Shakespearean Follies
Subject: Culturebox's Rusty Shakespeare
From: Guatam Makunda
Date: Thu Dec 23
Judith Shulevitz needs to brush up on her Shakespeare as well, I'm afraid. Fluellen's statement in Henry V, Act IV, Scene VII is, in full:
Kill the poys and the luggage! 'tis expressly
against the law of arms: 'tis an arrant a piece of
knavery, mark you now, as can be offert; in your
conscience, now, is it not?
To this statement Gower, another soldier, replies:
'Tis certain there's not a boy left alive; and
the cowardly rascals that ran from the battle ha' done
this slaughter: besides, they have burn'd and
carried away all that was in the king's tent;
wherefore the king, most worthily, hath caused every
soldier to cut his prisoner's throat. O, 'tis a
gallant king!
This then prompts an extended comparison on the part of Fluellen of Henry V and Alexander the Great. Thus, Fluellen's condemnation was for the French slaughter of the boys in the English baggage train--a slaughter conducted, apparently, by French soldiers who fled the battle. This is what Fluellen and Gower think provoked King Henry's command to kill England's French prisoners, and both soldiers fully approve of that command.

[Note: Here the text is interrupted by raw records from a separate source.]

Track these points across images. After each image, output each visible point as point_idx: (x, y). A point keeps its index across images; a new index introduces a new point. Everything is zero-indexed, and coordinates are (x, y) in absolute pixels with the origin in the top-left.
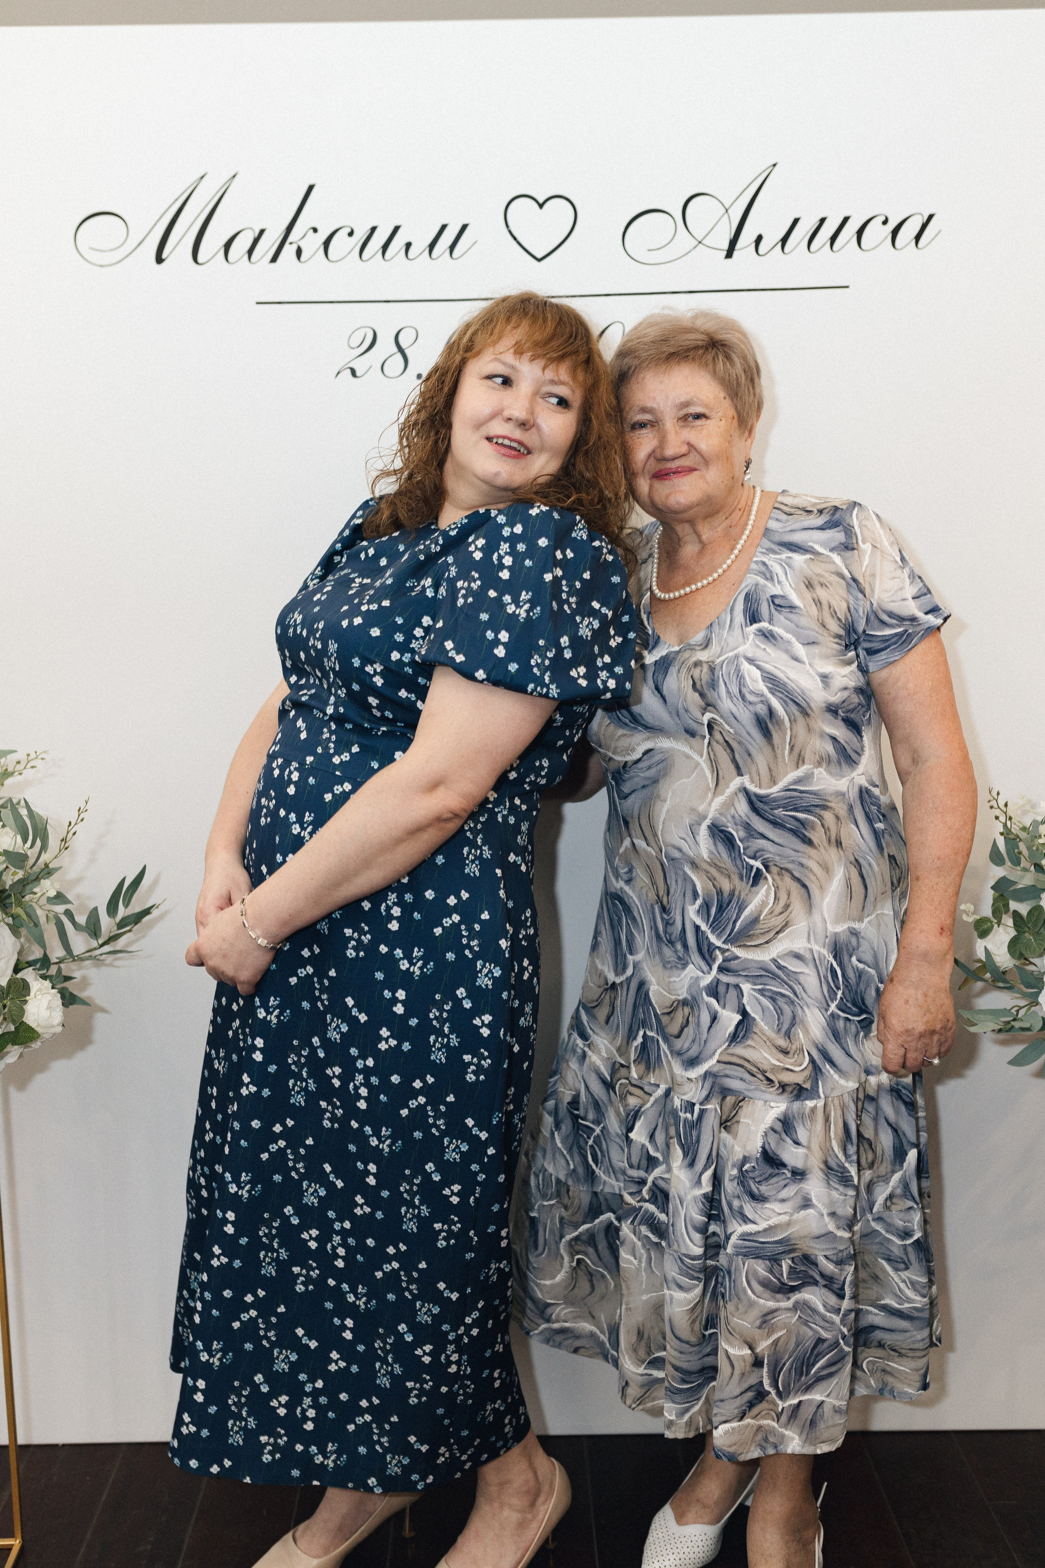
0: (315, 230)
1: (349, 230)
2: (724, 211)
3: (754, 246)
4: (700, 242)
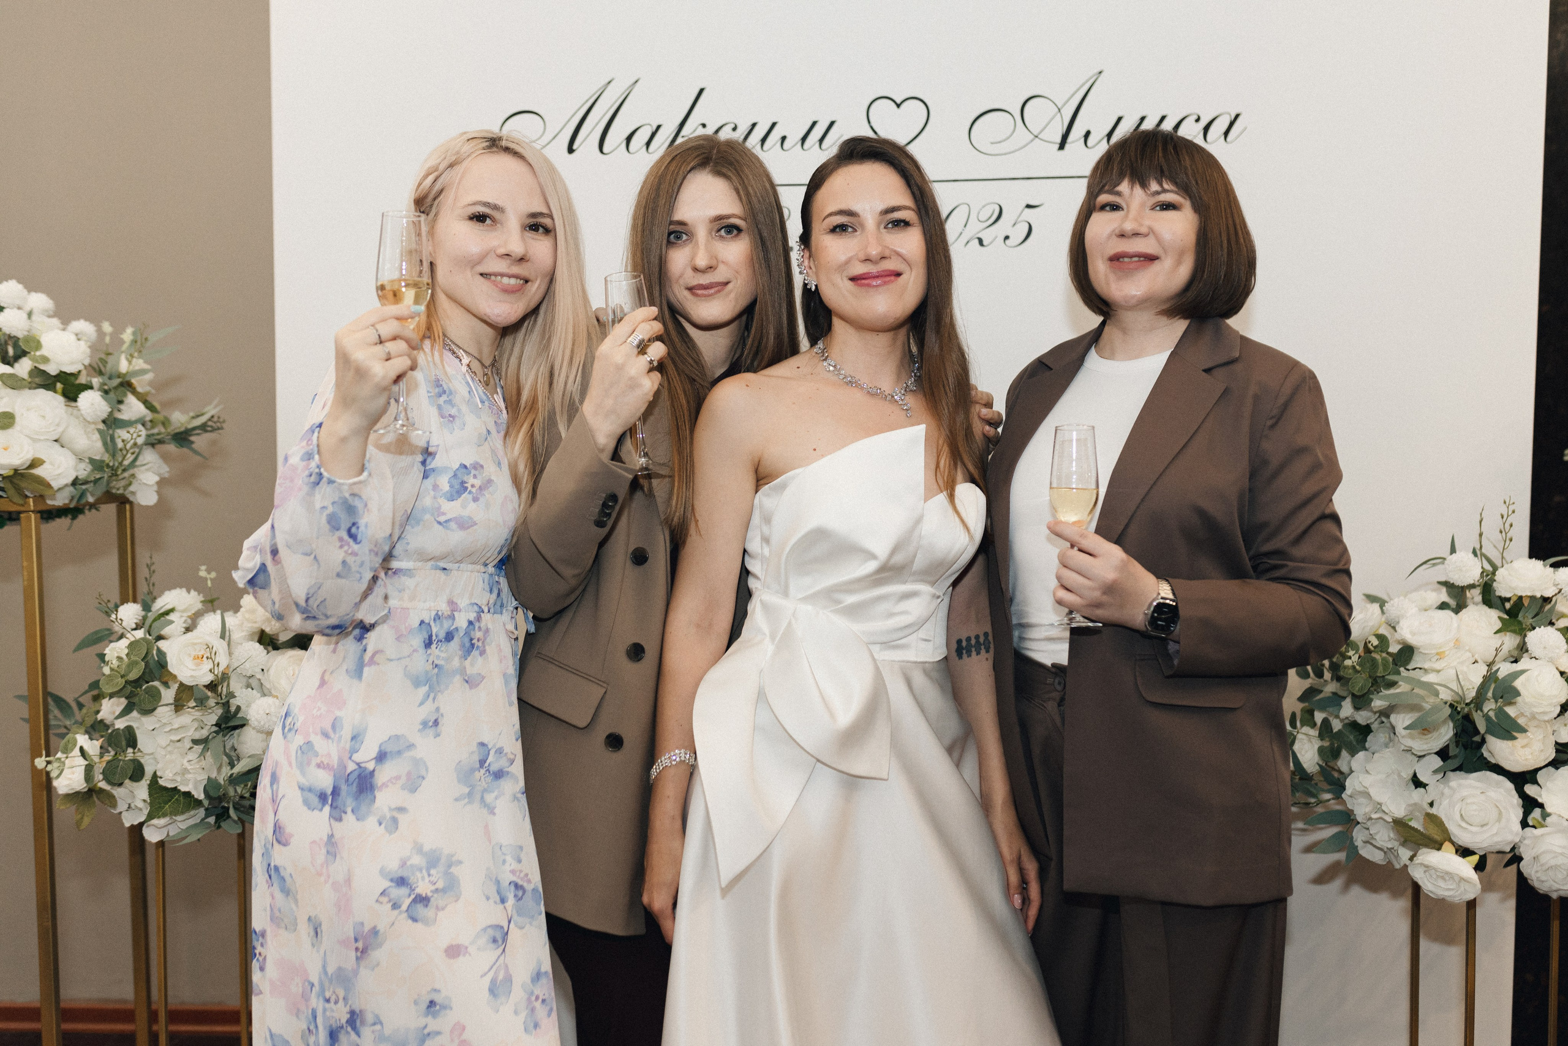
0: (704, 126)
1: (733, 126)
2: (1057, 110)
3: (1083, 140)
4: (1037, 137)
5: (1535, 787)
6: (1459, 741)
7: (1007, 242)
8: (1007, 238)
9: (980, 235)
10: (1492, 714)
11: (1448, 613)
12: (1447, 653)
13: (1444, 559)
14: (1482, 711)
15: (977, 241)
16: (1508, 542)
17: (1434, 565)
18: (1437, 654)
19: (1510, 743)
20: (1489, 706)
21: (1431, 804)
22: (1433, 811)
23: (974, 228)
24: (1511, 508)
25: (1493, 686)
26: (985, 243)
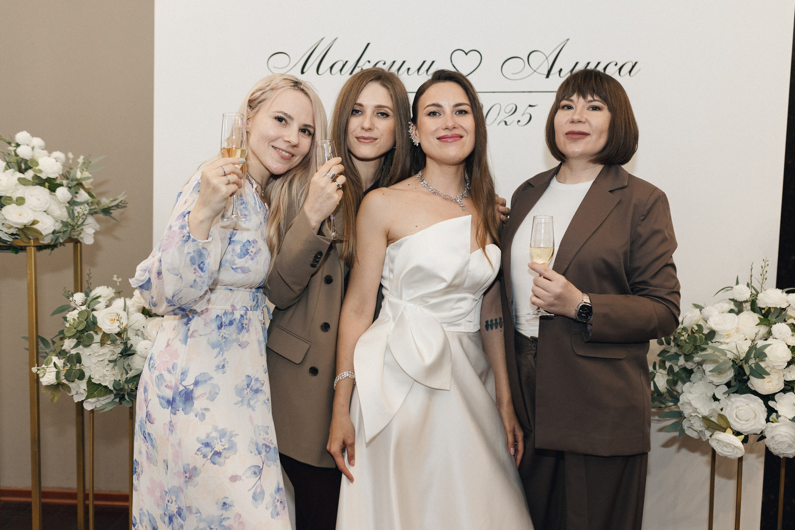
0: (369, 62)
1: (384, 62)
2: (546, 58)
3: (558, 74)
4: (535, 71)
5: (774, 402)
6: (736, 379)
7: (519, 123)
8: (519, 121)
9: (506, 120)
10: (753, 366)
11: (733, 315)
12: (732, 335)
13: (733, 288)
14: (748, 364)
15: (504, 123)
16: (764, 280)
17: (727, 290)
18: (727, 335)
19: (761, 380)
20: (752, 362)
21: (722, 410)
22: (722, 413)
23: (503, 116)
24: (767, 263)
25: (754, 352)
26: (508, 124)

John Keegan's excellent book The Face of Battle also looks at the issue and concludes that his command was well within the norms of warfare for the period. Henry V is, in fact, Shakespeare's archetype of the perfect Hero-King precisely because of his Machiavellian qualities (which certainly are present)--Henry understands, as he explains during his tour of the army before Agincourt, that the moral demands upon a King are very different from those upon ordinary men.